2.以Class降序,升序查询Student表的所有记录。
3.以Cno升序、Degree降序查询Score表的所有记录。
4.查询“95031”班的学生。
5.查询Score表中的最高分的学生学号和课程号。(子查询或者排序)
6.查询每门课的平均成绩。
7.查询Score表中至少有5名学生选修的并以3开头的课程的平均分数。
8.查询分数大于70,小于90的Sno列。
9.查询所有学生的Sname、Cno和Degree列。
10.查询所有学生的Sno、Cname和Degree列。
11.查询所有学生的Sname、Cname和Degree列。
12.查询“95033”班学生的平均分。
13.查询所有选修“计算机导论”课程的“女”同学的成绩表。
14.查询选修“3-105”课程的成绩高于“109”号同学成绩的所有同学的记录。
15.查询score中选学多门课程的同学中分数为非最高分成绩的记录。
16.查询成绩高于学号为“109”、课程号为“3-105”的成绩的所有记录。
17.查询和学号为105的同学同年出生的所有学生的Sno、Sname和Sbirthday列。
18.查询“张旭“教师任课的学生成绩
19.查询选修某课程的同学人数多于4人的教师姓名
20.查询95033班和95031班全体学生的记录
21.查询存在有85分以上成绩的课程Cno
22.查询出“计算机系“教师所教课程的成绩表
23.查询“计算机系”与“电子工程系“不同职称的教师的Tname和Prof
24.查询选修编号为“3-105“课程且成绩至少高于选修编号为“3-245”的同学的Cno、Sno和Degree,并按Degree从高到低次序排序
25.查询选修编号为“3-105”且成绩高于选修编号为“3-245”课程的同学的Cno、Sno和Degree
26.查询所有教师和同学的name、sex和birthday
27.查询所有“女”教师和“女”同学的name、sex和birthday.
28.查询成绩比该课程平均成绩低的同学的成绩表
29.查询所有任课教师的Tname和Depart
30.查询所有未讲课的教师的Tname和Depart
31.查询至少有2名男生的班号
32.查询Student表中不姓“王”的同学记录
33.查询Student表中每个学生的姓名和年龄。
34.查询Student表中最大和最小的Sbirthday日期值。

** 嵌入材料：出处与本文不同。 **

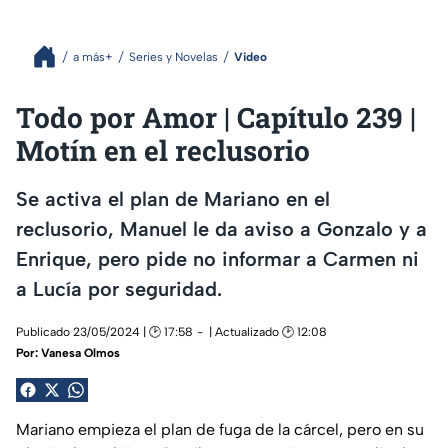
a más+
Series y Novelas
Video
Todo por Amor | Capítulo 239 |
Motín en el reclusorio
Se activa el plan de Mariano en el
reclusorio, Manuel le da aviso a Gonzalo y a
Enrique, pero pide no informar a Carmen ni
a Lucía por seguridad.
Publicado 23/05/2024 | 🕑 17:58
| Actualizado 🕑 12:08
Por:
Vanesa Olmos
Mariano empieza el plan de fuga de la cárcel, pero en su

(时间格式最大值,最小值)
35.以班号和年龄从大到小的顺序查询Student表中的全部记录。 查询结果排序
36.查询“男”教师及其所上的课程
37.查询最高分同学的Sno、Cno和Degree列
38.查询和“李军”同性别的所有同学的Sname
39.查询和“李军”同性别并同班的同学Sname
40.查询所有选修“计算机导论”课程的“男”同学的成绩表
41.查询Student表中的所有记录的Sname、Ssex和Class列
42.查询教师所有的单位即不重复的Depart列
43.查询Student表的所有记录
44.查询Score表中成绩在60到80之间的所有记录
45.查询Score表中成绩为85,86或88的记录
代码答案如下:(自测代码,非最优解)
import org.apache.spark.{SparkConf, SparkContext}
import org.apache.spark.sql.SparkSession
object test_6_sparksql {
case class Student(Sno: String, Sname: String, Ssex: String, Sbirthday: String, Class: String)
case class Course(Cno: String, Cname: String, Tno: String)

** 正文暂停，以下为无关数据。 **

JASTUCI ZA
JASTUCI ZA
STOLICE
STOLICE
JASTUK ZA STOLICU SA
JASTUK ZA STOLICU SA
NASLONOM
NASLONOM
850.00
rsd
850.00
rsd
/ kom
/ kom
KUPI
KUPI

case class Score(Sno: String, Cno: String, Degree: String)
case class Teacher(Tno: String, Tname: String, Tsex: String, Tbirthday: String, Prof: String, Depart: String)
def main(args: Array[String]): Unit = {
val conf = new SparkConf().setMaster("local").setAppName("myapp")
val spark = SparkSession.builder().config(conf).getOrCreate()
val sc = spark.sparkContext
val data1 = sc.textFile("C:/Users/yusyu/Desktop/sparksql/student.txt")
val data2 = sc.textFile("C:/Users/yusyu/Desktop/sparksql/course.txt")
val data3 = sc.textFile("C:/Users/yusyu/Desktop/sparksql/score.txt")
val data4 = sc.textFile("C:/Users/yusyu/Desktop/sparksql/teacher.txt")
val student = data1.map(x => {
val str = x.split("\t");
Student(str(0), str(1), str(2), str(3), str(4))
})
val course = data2.map(x => {
val str = x.split("\t");
Course(str(0), str(1), str(2))
})
val score = data3.map(x => {
val str = x.split("\t");
Score(str(0), str(1), str(2))
})
val teacher = data4.map(x => {
val str = x.split("\t");
Teacher(str(0), str(1), str(2), str(3), str(4), str(5))
})
import spark.implicits._
val stuframe = student.toDF()
val couframe = course.toDF()
val scoframe = score.toDF()
val teaframe = teacher.toDF()
stuframe.createOrReplaceTempView("student")
couframe.createOrReplaceTempView("course")
scoframe.createOrReplaceTempView("score")
teaframe.createOrReplaceTempView("teacher")
spark.sql("select * from student where Class='95031' or Ssex='女'").show()
spark.sql("select * from student order by Class desc").show()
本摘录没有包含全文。